● **Aim of the exercise**:
The entries below are to be repeated exactly, and their pictures left out.

● **Dataset entries**:

──────────

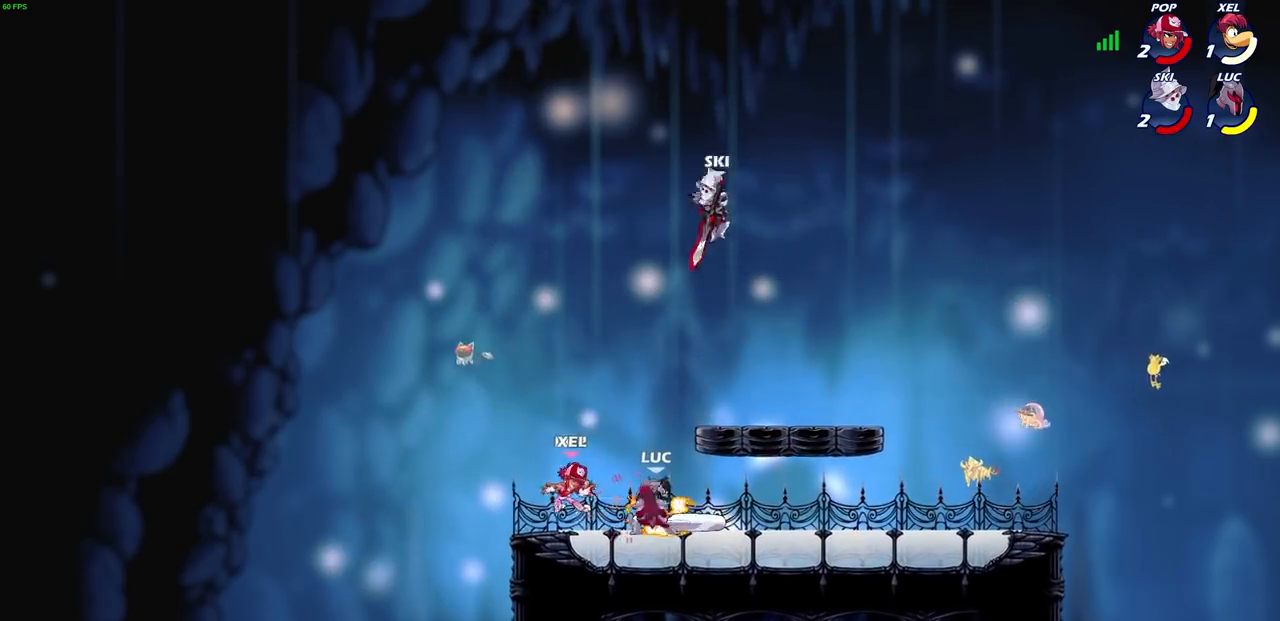
{"buttons": [], "left_stick": "center", "right_stick": "center", "events": [[67, "SQUARE", "up"], [100, "SQUARE", "down"], [200, "SQUARE", "up"], [367, "left_stick", "center"]]}
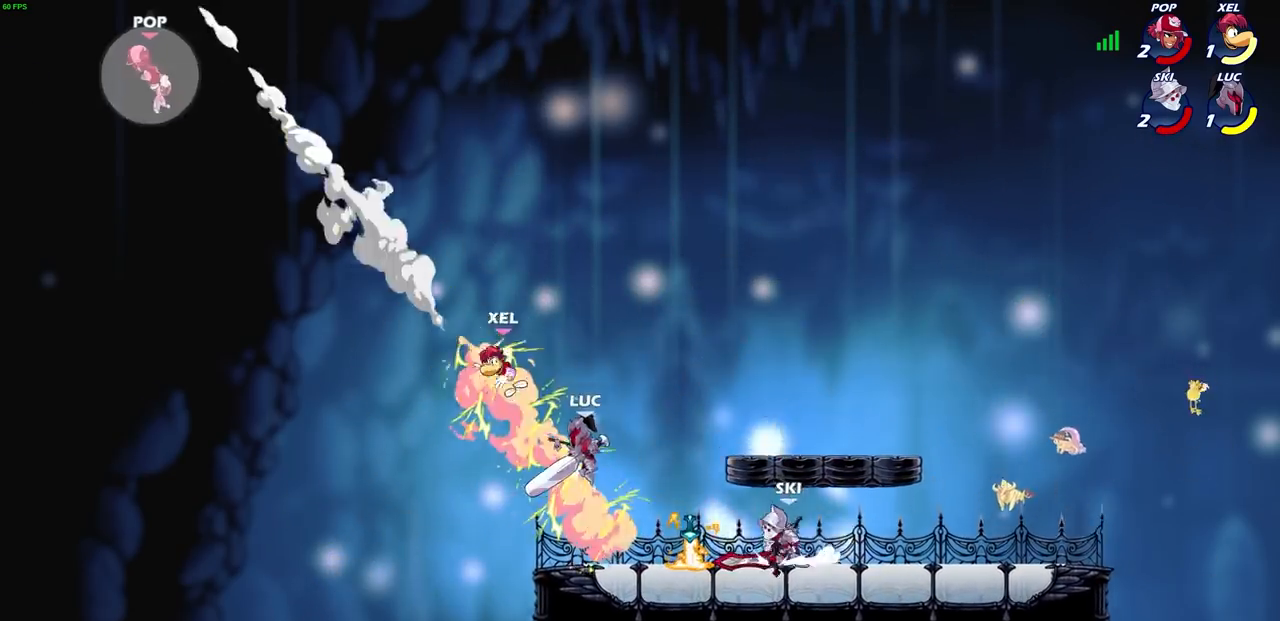
{"buttons": [], "left_stick": "up-right", "right_stick": "center", "events": [[101, "CROSS", "down"], [101, "left_stick", "up-left"], [134, "CIRCLE", "down"], [167, "CROSS", "up"], [301, "CIRCLE", "up"], [301, "left_stick", "up-right"]]}
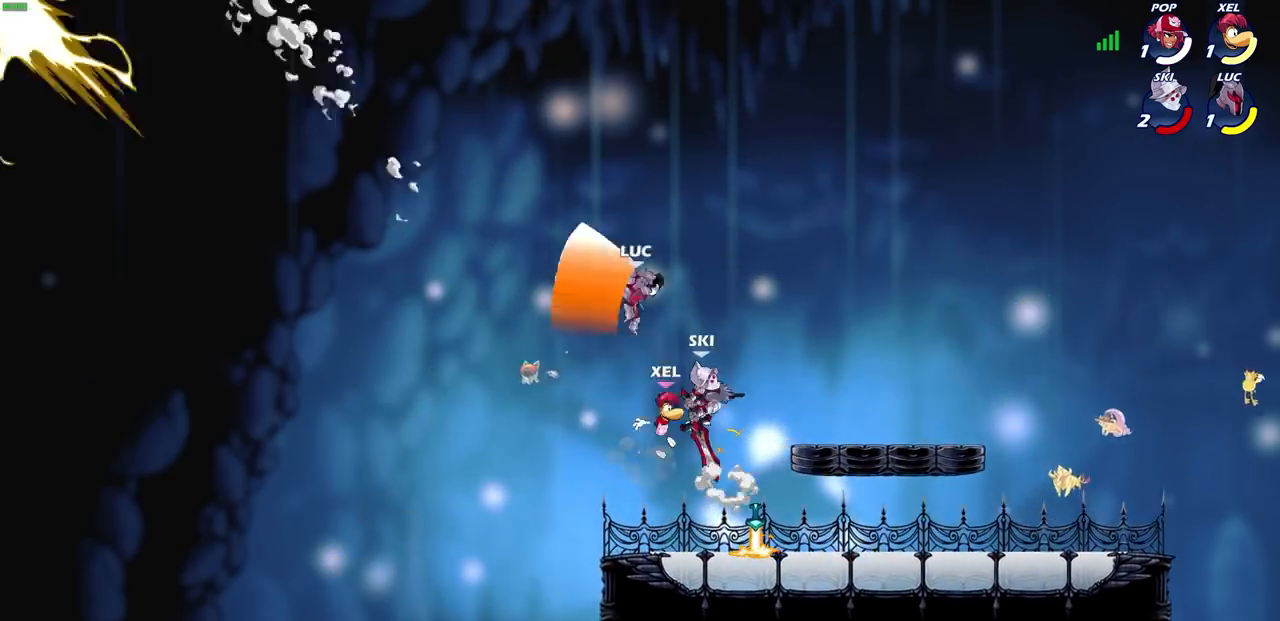
{"buttons": [], "left_stick": "down-left", "right_stick": "center", "events": [[400, "left_stick", "up-left"], [500, "left_stick", "down-left"]]}
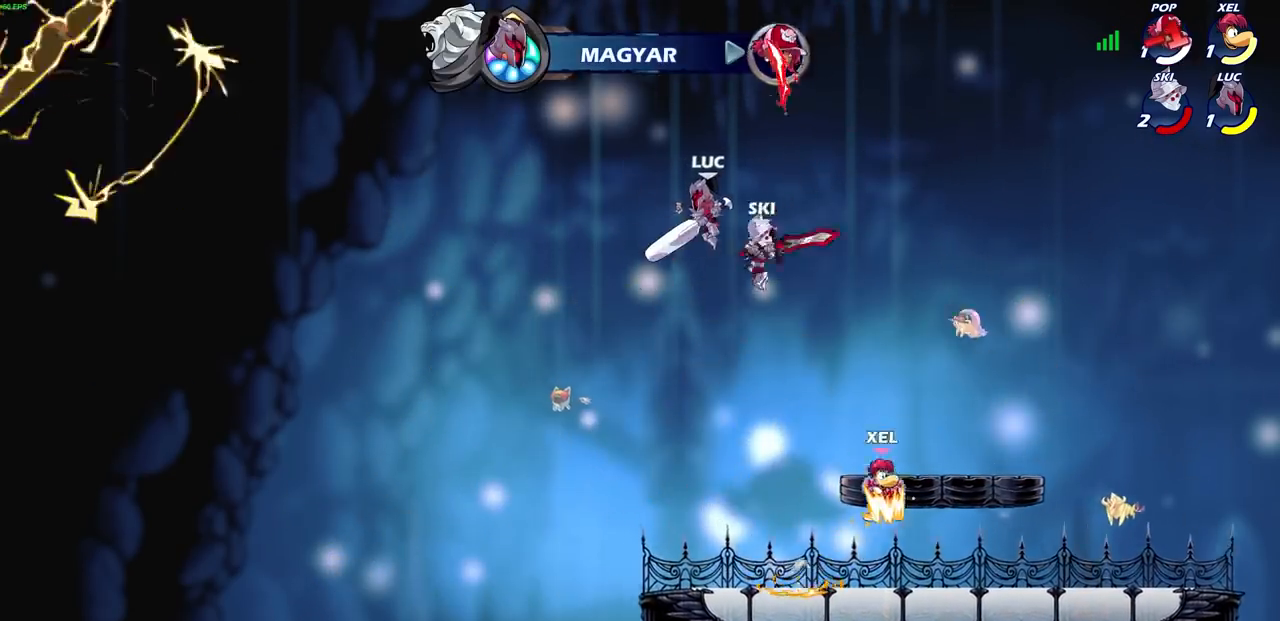
{"buttons": [], "left_stick": "down-right", "right_stick": "center", "events": [[301, "left_stick", "right"], [434, "left_stick", "down-right"]]}
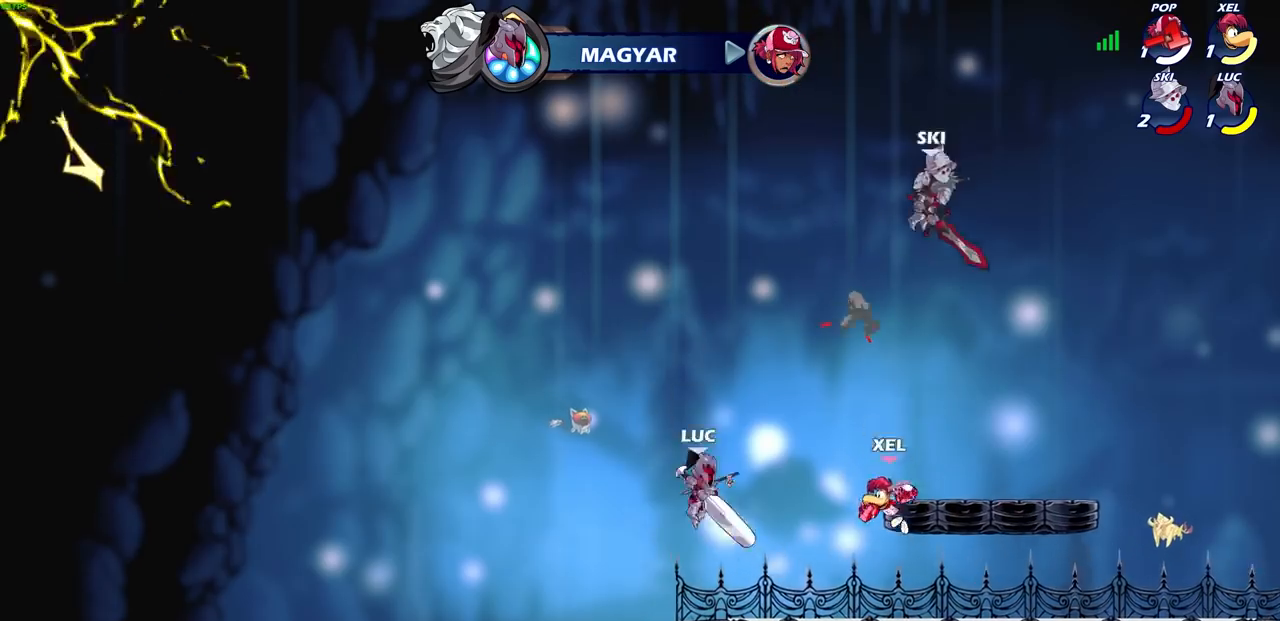
{"buttons": [], "left_stick": "center", "right_stick": "center", "events": [[33, "left_stick", "right"], [200, "left_stick", "center"]]}
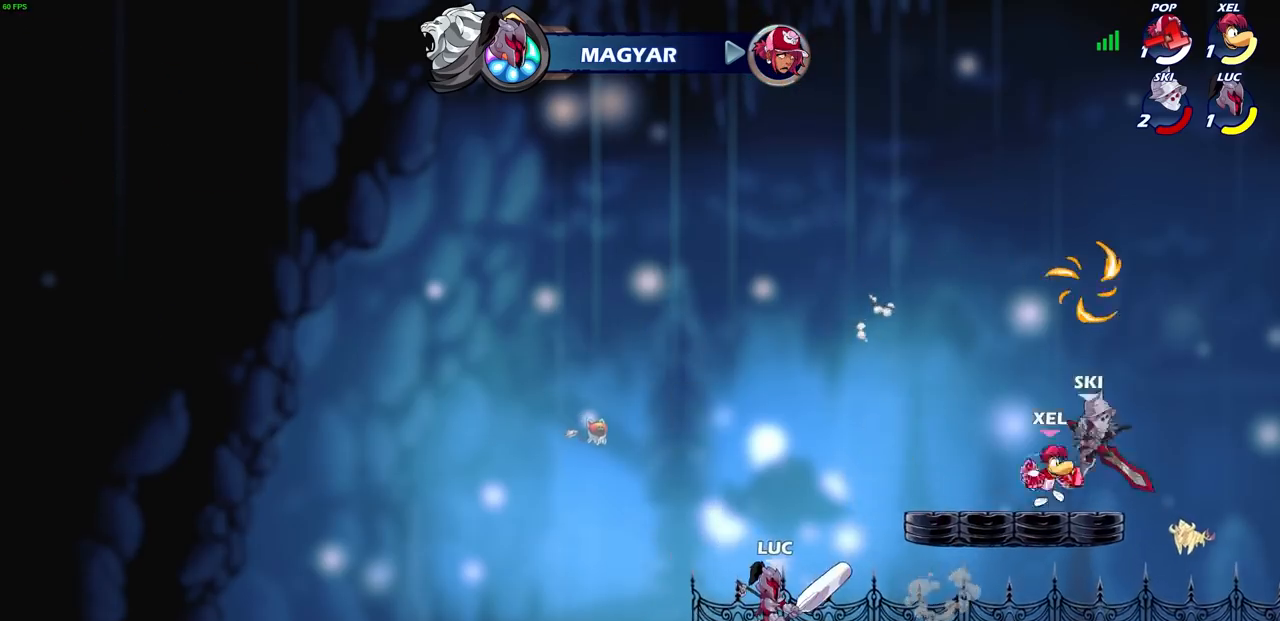
{"buttons": [], "left_stick": "right", "right_stick": "center", "events": [[167, "left_stick", "up-left"], [368, "left_stick", "right"]]}
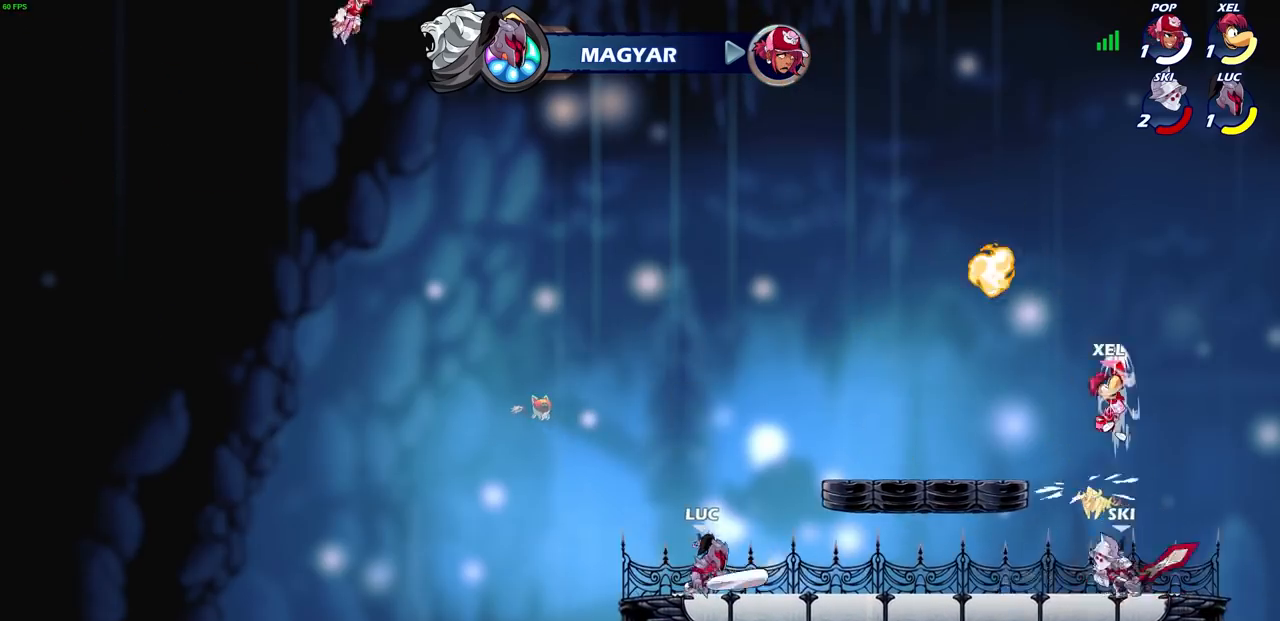
{"buttons": [], "left_stick": "up-left", "right_stick": "center", "events": [[300, "left_stick", "up-left"]]}
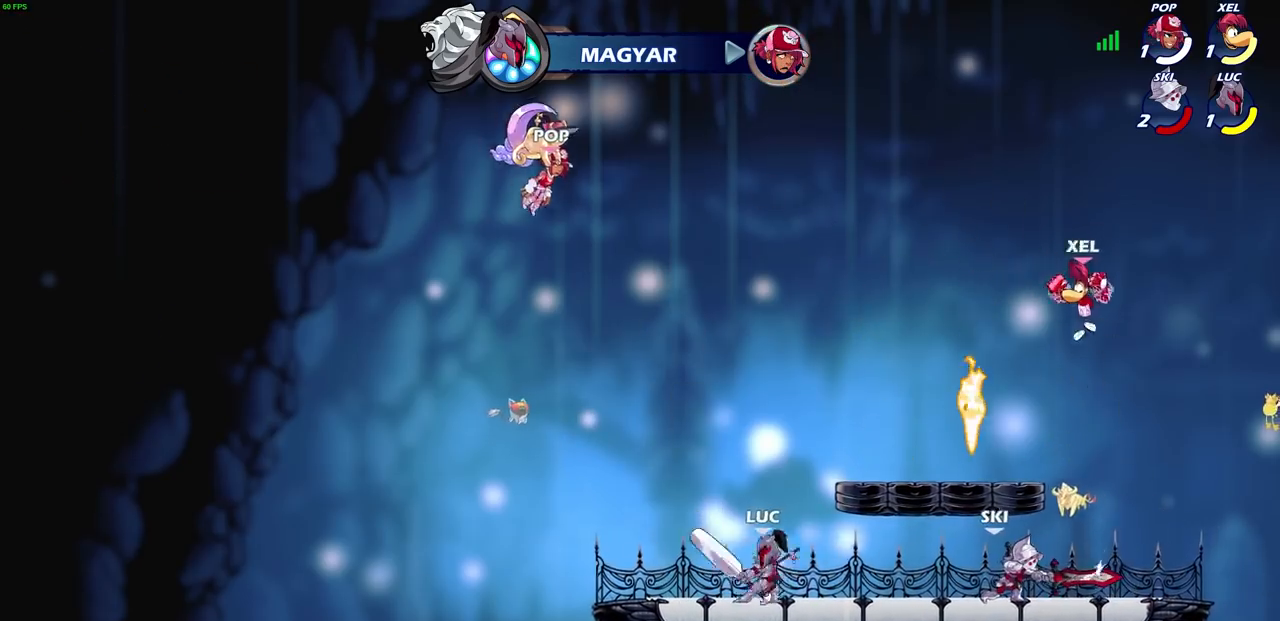
{"buttons": ["CROSS", "SQUARE"], "left_stick": "up-right", "right_stick": "center", "events": [[34, "left_stick", "up-right"], [167, "left_stick", "left"], [301, "left_stick", "right"], [401, "left_stick", "up-right"], [434, "CROSS", "down"], [501, "SQUARE", "down"]]}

──────────

● **Output of the task**:
{"buttons": [], "left_stick": "center", "right_stick": "center", "events": [[67, "SQUARE", "up"], [100, "SQUARE", "down"], [200, "SQUARE", "up"], [367, "left_stick", "center"]]}
{"buttons": [], "left_stick": "up-right", "right_stick": "center", "events": [[101, "CROSS", "down"], [101, "left_stick", "up-left"], [134, "CIRCLE", "down"], [167, "CROSS", "up"], [301, "CIRCLE", "up"], [301, "left_stick", "up-right"]]}
{"buttons": [], "left_stick": "down-left", "right_stick": "center", "events": [[400, "left_stick", "up-left"], [500, "left_stick", "down-left"]]}
{"buttons": [], "left_stick": "down-right", "right_stick": "center", "events": [[301, "left_stick", "right"], [434, "left_stick", "down-right"]]}
{"buttons": [], "left_stick": "center", "right_stick": "center", "events": [[33, "left_stick", "right"], [200, "left_stick", "center"]]}
{"buttons": [], "left_stick": "right", "right_stick": "center", "events": [[167, "left_stick", "up-left"], [368, "left_stick", "right"]]}
{"buttons": [], "left_stick": "up-left", "right_stick": "center", "events": [[300, "left_stick", "up-left"]]}
{"buttons": ["CROSS", "SQUARE"], "left_stick": "up-right", "right_stick": "center", "events": [[34, "left_stick", "up-right"], [167, "left_stick", "left"], [301, "left_stick", "right"], [401, "left_stick", "up-right"], [434, "CROSS", "down"], [501, "SQUARE", "down"]]}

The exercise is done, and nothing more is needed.